(Saved entries)
*** Begin section ***

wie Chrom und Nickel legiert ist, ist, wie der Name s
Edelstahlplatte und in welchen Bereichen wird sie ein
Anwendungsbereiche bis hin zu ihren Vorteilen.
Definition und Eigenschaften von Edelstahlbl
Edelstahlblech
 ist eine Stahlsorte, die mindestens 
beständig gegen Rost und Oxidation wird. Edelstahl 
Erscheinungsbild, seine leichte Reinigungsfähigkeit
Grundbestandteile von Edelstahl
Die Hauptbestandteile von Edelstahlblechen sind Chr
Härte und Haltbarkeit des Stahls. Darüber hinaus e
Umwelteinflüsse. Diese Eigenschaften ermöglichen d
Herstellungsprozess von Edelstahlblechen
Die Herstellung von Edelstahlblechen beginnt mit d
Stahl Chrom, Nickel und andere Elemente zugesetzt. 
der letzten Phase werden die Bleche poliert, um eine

*** End section ***

ABOUT THIS TASK
Please give back the entries above, unchanged and complete.

TASK RESPONSE
wie Chrom und Nickel legiert ist, ist, wie der Name s
Edelstahlplatte und in welchen Bereichen wird sie ein
Anwendungsbereiche bis hin zu ihren Vorteilen.
Definition und Eigenschaften von Edelstahlbl
Edelstahlblech
 ist eine Stahlsorte, die mindestens 
beständig gegen Rost und Oxidation wird. Edelstahl 
Erscheinungsbild, seine leichte Reinigungsfähigkeit
Grundbestandteile von Edelstahl
Die Hauptbestandteile von Edelstahlblechen sind Chr
Härte und Haltbarkeit des Stahls. Darüber hinaus e
Umwelteinflüsse. Diese Eigenschaften ermöglichen d
Herstellungsprozess von Edelstahlblechen
Die Herstellung von Edelstahlblechen beginnt mit d
Stahl Chrom, Nickel und andere Elemente zugesetzt. 
der letzten Phase werden die Bleche poliert, um eine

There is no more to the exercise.